On Monday, June 8th, the Seattle Police Department (SPD) voluntarily withdrew from their defensive positions around the East Precinct as a surge of protesters flowed east from the flash-point barricade on 11th and Pine. The precise location of that barricade had become the subject of an evolving cat-and-mouse game between police and protesters which escalated on several occasions to the point that police felt obliged to reset the line with massive shows of force. Perhaps the most violent confrontation occurred in the late evening hours of June 7th when SPD unleashed a fury of gas and flash-bang explosives, seemingly without specific provocation though it followed a slow, systematic barricade advance by protesters towards the police.
Exactly how or why the East Precinct became a focal point for protesters is uncertain, though it appears SPD established their security perimeter June 1st after declaring nearby demonstrations a riot. Over the course of the following week the precinct became a symbolic objective for protesters simply, I suppose, on the basis that SPD fought so violently to protect it.
Between June 1st and 7th, SPD subjected the neighborhood around the East Precinct to de facto martial law and wanton intimidation and violence. They also appeared to have conducted a retaliatory arrest away from Capital Hill against at least one individual who documented an officer pepper-spraying a little girl at an earlier protest. Throughout SPD’s occupation, Mayor Durkan and SPD chief Best, continually gas-lighted Seattle about the basic facts and narratives concerning the police violence by attempting to frame the officers actions within the scope of reason, necessity and prudence. Many are calling for Durkan’s resignation as a result of her seemingly deliberate ineptitude.
Given Durkan’s astounding commitment to Orwellian Double-Speak, which is truly incredible considering the magnitude of video evidence contradicting her narrative position, we should abandon any expectation that she intends to pursue meaningful reform for SPD. On the contrary, Durkan now appears unmistakably committed to the maintenance of SPD in its current state – as a paramilitary organization.
Durkan’s unwillingness to acknowledge the facts at hand should inform estimations of what it means for protesters to have gained control over the streets surrounding the East Precinct.

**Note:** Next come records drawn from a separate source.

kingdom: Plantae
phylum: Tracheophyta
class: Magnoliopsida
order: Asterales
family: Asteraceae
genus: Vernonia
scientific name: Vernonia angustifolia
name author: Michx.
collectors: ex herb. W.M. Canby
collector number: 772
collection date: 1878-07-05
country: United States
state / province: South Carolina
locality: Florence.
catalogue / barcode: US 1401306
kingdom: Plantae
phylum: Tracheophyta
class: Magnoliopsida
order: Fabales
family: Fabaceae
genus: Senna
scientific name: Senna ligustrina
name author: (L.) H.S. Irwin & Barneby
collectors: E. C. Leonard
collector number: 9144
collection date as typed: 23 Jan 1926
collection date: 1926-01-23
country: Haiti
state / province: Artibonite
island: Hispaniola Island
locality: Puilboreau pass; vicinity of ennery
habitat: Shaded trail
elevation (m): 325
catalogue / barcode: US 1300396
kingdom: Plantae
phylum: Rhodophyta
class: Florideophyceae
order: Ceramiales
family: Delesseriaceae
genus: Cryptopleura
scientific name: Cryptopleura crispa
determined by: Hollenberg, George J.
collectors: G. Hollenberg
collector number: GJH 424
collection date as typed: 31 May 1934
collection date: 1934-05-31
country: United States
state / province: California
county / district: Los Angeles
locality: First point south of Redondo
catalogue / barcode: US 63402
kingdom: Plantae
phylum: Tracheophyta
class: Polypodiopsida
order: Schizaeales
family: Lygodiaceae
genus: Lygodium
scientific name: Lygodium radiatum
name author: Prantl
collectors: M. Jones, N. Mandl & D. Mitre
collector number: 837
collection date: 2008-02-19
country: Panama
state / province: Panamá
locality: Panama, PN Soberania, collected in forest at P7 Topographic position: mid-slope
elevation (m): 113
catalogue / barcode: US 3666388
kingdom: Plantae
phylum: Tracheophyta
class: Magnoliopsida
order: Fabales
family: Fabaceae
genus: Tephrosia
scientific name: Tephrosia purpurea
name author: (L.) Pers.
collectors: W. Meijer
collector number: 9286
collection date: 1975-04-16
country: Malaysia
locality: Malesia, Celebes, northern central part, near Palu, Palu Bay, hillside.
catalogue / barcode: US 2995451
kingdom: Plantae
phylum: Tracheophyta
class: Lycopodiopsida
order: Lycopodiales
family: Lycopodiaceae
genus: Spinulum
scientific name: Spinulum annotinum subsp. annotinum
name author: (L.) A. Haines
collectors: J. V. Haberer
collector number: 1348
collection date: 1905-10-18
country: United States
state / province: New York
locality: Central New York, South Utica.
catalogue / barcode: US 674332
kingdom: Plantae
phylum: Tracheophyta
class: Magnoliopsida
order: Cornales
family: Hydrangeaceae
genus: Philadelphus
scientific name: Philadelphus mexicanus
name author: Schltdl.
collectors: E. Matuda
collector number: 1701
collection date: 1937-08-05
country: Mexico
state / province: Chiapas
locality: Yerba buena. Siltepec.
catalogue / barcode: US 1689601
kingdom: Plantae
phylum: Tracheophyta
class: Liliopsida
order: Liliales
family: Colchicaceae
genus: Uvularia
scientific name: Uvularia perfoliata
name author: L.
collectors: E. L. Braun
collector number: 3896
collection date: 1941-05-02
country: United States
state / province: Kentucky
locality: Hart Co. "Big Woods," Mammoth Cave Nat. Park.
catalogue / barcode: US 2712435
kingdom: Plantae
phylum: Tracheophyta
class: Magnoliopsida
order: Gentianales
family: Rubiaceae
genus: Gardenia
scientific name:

First, let’s consider the unusual nature and unclear intent of SPD’s retreat. SPD boarded the windows of the precinct, fenced the immediate perimeter and applied fire retardant before moving offsite. In essence, SPD appears to have temporarily surrendered their responsibility to provide security at a protest site while still retaining their position as Seattle police.
Meanwhile, protesters who are both misrepresented by the corporate media and completely unsatisfied with Durkan’s response have acquired de facto responsibility for a building that is still technically controlled by SPD. Further, as the night unfolded, SPD appears to have broadcast false information about Proud Boy hate groups marching towards protesters as if to engineer a compromised-security condition that would shift public perception in their favor, according to twitter accounts that monitor unencrypted police radio channels. And worse yet, with so much uncertain in the face of a proverbial powder keg, the Seattle city council hesitates and pretends it doesn’t know how to immediately solve the problem.
Without indulging the conspiratorial, it seems quite likely that SPD’s retreat was a strategic move meant to deny the protesters the political expediency afforded by the public outcries that grew following each show of force at the 11th and Pine barricade. SPD, I imagine, has reasoned that without an ongoing conflict with officers in riot gear, protest leaders will fall prey to infighting and lose external support quickly enough that they can successfully intervene through back channels to limit impending reforms while the mayor and city council stalls in the interim.
Furthermore, as political leaders are slow to react, a media war is forming to set the narrative for Capital Hill’s new “autonomous zone,” an informal term for the area suddenly free from SPD’s martial law. This poses a real and credible threat to the public’s perception of the protesters aims, integrity and effect.
In order to maintain momentum and relevance, protest leadership now needs to be visible and united as they provide the crowd with explicit purpose and direction, something that hadn’t been necessary only a day before. Furthermore, while conversations around defunding are fairly straightforward in terms of what percentage of its own budget the SPD will keep, conversations about how to restructure public safety are far less clear. As that conversation begins, protesters should look to educate themselves on the vernacular and perspective of the SPD and police more broadly to discredit SPD’s counterpoints to radical reform items. Otherwise, the institutional memory of the SPD, which is obviously informed by Dave Grossman’s tactical philosophy “Killology,” which is why it’s necessary to disband the police force, will maintain continuity through the reform process ultimately undermining positive effects of reform, as we’ve seen time and time again.